課題文>
——
何時頃だったろうか。 「こんにちは」とやってきた女性二人。 お一人は、つい最近お会いしたような・・・
入院中のHさんのお嬢さんだった。 「いらっしゃいませ」と答えながら、気が付くと彼女は全身黒の洋服を着ていた。
「母、亡くなりました・・・」
「え!」
ごった返す店内のロビーで私は大きな声を上げてしまい、とたんに涙があふれてきた。
上品で優しくって、いつもゴディバのチョコレートを持って来てくれた。
ロビーを移動する時には、いつも私の手を握ってくれた。 それは、痩せてはいたけど、柔らかさを感じる温かい手だった。
あれは、ボリビアにいて10数年間会えなかったお嬢さんの事を思ってのことだったろうか。
つい、このあいだまで元気にいらっしゃっていたのに・・・
母のことを気遣って「あなたも頑張ってね」といつも支えてくれていたのに・・・
先々週、Aさんと一緒にお見舞いに行った時に「また来ますからね」と約束して来たのに・・・
お嬢さんのお話では、最後はかなり辛かったようなので、 むしろお会いしなくて良かったのかも知れない、と自分に言い聞かせた。
店内は、感傷にひたる間もなく混み合っていて、私は次々にいらっしゃるお客様の応対に追われた。
——
提供データ>
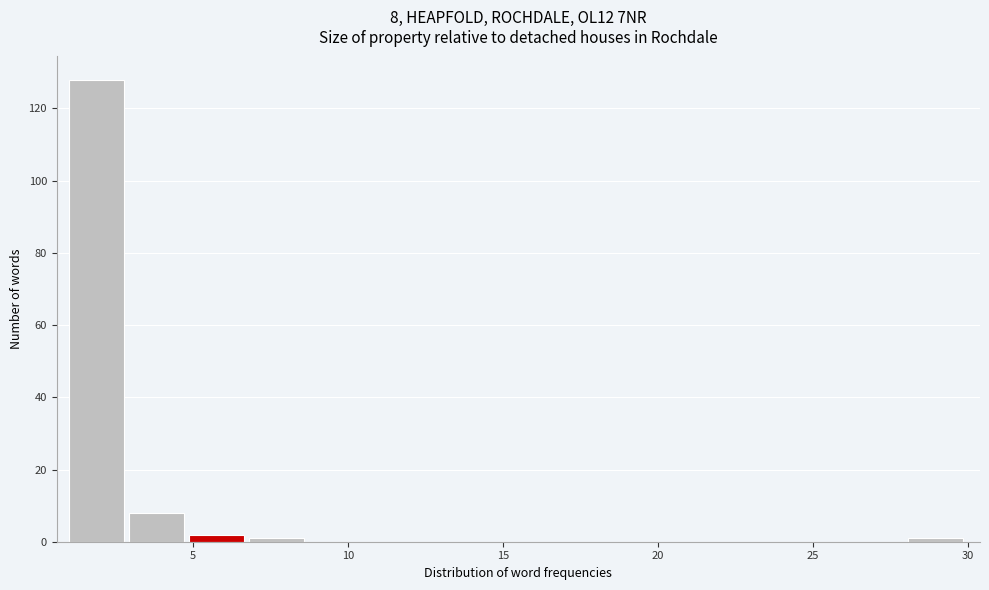

Read against the x-axis, roughly where is the centre of the tallest bar?

2.0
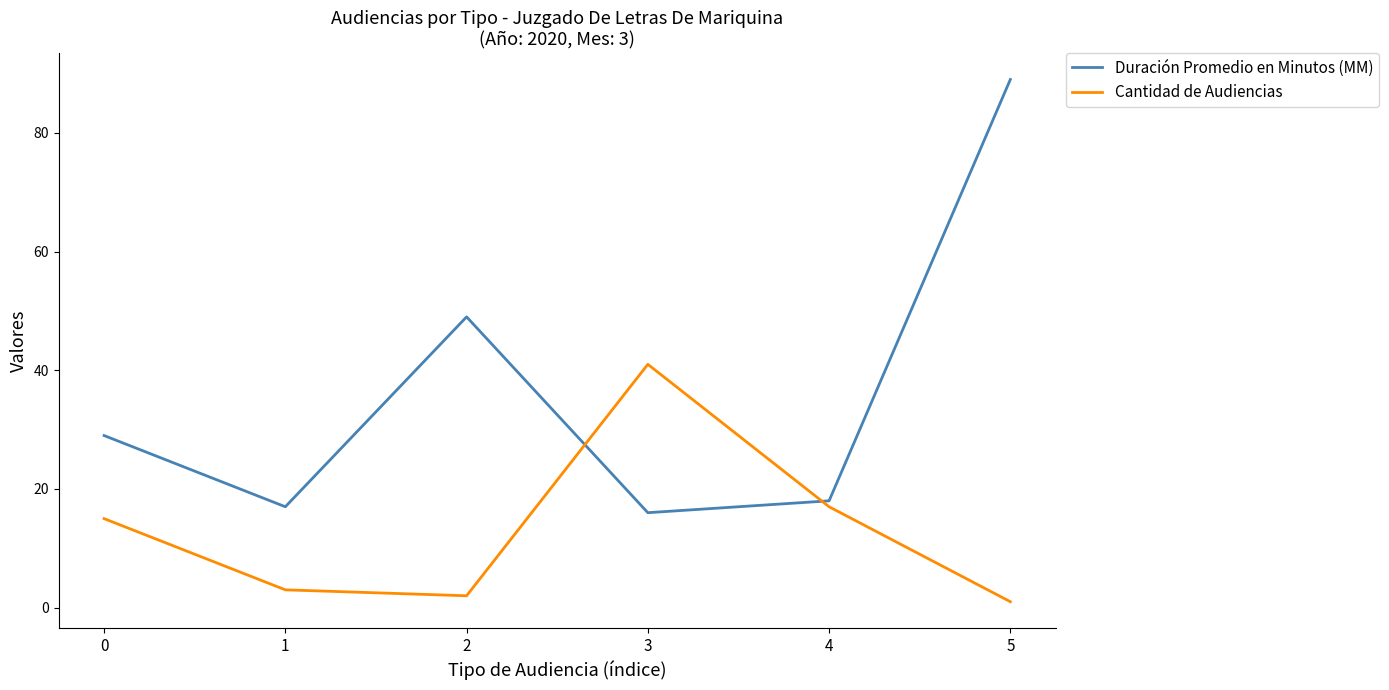

Where is Cantidad de Audiencias nearest to the value 21?

4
——
課題の目的>
課題文の「つい、このあいだまで元気にいらっしゃっていたのに・・・」から「ゃるお客様の応対に追われた。」までをすべて、一字一句変えずに書き写してください。

模範解答>
つい、このあいだまで元気にいらっしゃっていたのに・・・
母のことを気遣って「あなたも頑張ってね」といつも支えてくれていたのに・・・
先々週、Aさんと一緒にお見舞いに行った時に「また来ますからね」と約束して来たのに・・・
お嬢さんのお話では、最後はかなり辛かったようなので、 むしろお会いしなくて良かったのかも知れない、と自分に言い聞かせた。
店内は、感傷にひたる間もなく混み合っていて、私は次々にいらっしゃるお客様の応対に追われた。